DIRECTIONS: What is needed is a copy of each line in the listing below that contains "regex".
*** Block opens ***
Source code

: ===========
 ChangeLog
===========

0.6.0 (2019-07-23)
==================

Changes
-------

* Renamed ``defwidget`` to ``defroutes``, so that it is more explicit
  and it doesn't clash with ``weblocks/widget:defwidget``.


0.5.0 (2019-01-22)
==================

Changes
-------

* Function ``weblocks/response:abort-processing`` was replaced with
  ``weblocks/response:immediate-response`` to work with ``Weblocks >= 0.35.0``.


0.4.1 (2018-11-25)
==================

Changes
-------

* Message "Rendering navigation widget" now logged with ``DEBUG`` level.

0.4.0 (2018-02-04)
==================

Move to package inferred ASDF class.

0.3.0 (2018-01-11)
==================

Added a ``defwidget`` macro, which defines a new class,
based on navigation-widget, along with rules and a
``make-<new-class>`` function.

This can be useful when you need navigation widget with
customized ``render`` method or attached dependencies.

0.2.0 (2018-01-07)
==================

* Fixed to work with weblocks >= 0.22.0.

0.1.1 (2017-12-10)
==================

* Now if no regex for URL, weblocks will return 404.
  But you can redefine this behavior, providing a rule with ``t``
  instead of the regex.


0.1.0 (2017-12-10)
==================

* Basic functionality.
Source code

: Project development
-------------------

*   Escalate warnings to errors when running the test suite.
*** Block closes ***
RESULT OF THE TASK:
* Now if no regex for URL, weblocks will return 404.
  instead of the regex.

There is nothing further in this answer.